Our results should be interpreted cautiously in light of several limitations of our study design. First, we analyzed 5,240 SNPs, a number that is much smaller than contemporary high density GWA studies and insufficient to cover most gene regions. Many genes influencing risk to substance dependence traits were probably not detected because the SNP array panel in our study included SNPs from fewer than 10 percent of all known genes. Second, the FBAT approach is one of the most conservative methods for genetic association analysis and is less powerful than methods used in population-based designs due in part to families that are uninformative for the transmission component of the association test (Van Steen et al, 2005
). Third, none of the results in our study would be considered significant after adjustment for multiple comparisons using a Bonferroni correction (threshold p = 0.05/5240 = 0.00001). However, since all of the results proposed for follow-up required evidence for association in each data set, this correction is probably overly conservative. Moreover, given our requirement that a result attain a p-value of 0.05 in both population samples to be considered significant, the expected number of findings for a trait surpassing this threshold would be six (i.e., (0.05)2
* 5240 * 0.5) assuming a one-tailed test.
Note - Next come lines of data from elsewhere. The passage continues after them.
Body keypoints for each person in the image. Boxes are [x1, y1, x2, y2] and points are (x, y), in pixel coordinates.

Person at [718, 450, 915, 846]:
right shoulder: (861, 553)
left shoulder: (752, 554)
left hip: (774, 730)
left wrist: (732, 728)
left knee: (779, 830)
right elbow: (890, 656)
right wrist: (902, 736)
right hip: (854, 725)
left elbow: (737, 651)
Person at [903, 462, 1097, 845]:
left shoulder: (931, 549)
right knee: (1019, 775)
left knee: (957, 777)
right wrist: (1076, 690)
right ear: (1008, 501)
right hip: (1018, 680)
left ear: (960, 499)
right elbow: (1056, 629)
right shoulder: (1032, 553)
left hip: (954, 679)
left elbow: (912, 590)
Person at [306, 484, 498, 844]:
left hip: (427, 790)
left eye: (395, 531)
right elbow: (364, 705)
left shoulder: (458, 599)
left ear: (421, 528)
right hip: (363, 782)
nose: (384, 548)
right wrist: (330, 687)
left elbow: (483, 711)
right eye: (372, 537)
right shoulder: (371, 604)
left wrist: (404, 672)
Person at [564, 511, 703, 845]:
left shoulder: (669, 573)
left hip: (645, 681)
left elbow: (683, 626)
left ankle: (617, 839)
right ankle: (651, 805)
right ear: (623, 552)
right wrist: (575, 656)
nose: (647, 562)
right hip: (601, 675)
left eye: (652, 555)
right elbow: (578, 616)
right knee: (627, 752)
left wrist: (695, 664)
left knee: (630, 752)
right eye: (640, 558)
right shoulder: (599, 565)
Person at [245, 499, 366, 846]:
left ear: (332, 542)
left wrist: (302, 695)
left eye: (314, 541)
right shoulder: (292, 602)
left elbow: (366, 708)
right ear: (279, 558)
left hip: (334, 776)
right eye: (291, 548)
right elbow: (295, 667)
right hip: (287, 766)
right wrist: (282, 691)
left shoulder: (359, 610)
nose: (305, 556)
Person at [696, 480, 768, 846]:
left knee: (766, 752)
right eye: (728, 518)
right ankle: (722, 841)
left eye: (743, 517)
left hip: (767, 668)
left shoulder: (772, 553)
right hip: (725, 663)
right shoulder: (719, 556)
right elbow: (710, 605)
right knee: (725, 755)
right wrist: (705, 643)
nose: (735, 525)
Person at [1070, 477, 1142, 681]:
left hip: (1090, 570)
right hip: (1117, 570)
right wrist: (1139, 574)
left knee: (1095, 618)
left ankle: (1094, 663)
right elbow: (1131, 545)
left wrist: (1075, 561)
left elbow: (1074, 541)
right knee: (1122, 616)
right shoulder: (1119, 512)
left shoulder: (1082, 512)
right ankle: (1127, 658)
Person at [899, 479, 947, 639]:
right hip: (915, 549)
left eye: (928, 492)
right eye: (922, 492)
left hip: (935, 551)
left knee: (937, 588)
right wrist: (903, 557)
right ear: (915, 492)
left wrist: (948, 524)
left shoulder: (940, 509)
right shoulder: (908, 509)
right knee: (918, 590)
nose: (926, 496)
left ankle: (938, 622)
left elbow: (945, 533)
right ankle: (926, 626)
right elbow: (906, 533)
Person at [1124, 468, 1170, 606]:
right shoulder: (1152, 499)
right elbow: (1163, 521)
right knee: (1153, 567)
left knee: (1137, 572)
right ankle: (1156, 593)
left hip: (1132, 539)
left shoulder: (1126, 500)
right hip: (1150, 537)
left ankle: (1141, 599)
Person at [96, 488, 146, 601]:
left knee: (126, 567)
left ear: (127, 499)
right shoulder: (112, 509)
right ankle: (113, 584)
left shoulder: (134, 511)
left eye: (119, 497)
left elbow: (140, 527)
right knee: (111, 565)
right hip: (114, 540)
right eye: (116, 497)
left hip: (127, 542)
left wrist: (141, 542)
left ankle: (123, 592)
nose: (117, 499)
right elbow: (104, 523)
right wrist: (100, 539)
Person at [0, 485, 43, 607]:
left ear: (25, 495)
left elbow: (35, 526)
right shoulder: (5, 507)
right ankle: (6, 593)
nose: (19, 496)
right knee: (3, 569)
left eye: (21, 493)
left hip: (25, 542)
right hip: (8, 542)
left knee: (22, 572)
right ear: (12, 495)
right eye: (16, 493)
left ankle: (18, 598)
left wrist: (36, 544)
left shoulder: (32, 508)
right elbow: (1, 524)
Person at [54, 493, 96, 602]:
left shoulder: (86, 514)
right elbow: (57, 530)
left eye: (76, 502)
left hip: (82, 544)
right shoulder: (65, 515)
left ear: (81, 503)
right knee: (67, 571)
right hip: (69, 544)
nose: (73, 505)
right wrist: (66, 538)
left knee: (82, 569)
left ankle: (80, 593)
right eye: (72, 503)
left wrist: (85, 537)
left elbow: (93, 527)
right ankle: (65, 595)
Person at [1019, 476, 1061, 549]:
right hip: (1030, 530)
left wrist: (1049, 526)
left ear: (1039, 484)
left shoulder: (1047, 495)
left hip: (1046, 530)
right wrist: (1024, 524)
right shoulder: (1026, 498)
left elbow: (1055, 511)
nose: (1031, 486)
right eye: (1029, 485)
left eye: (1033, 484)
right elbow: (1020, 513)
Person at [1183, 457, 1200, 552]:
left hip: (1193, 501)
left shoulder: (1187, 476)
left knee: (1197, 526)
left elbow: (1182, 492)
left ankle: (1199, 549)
Seven or more significant results were obtained with CD, OD and CIP. Finally, our selection criteria ignored potential true associations that are evident in only one population. Population-specific associations may account for lack of correspondence in the same dataset of the association signals reported here with linkage peaks for these traits, each of which was found in only one population (Gelernter et al. 2005
; Gelernter et al. 2006a
; Gelernter et al. 2007
). Given that the purpose of this study was hypothesis generation rather than hypothesis testing, the latter two concerns would be lessened by follow-up studies involving more detailed analysis of candidate genes and testing in additional populations.
In summary, our GWA study identified several novel candidate genes for six substance dependence traits in sets of families from two distinct populations. This illustrates the merits of a GWA approach using distinct population samples in the discovery (i.e., hypothesis generating) stage. The results of this approach will encourage future investigations of the identified associations using this and other datasets.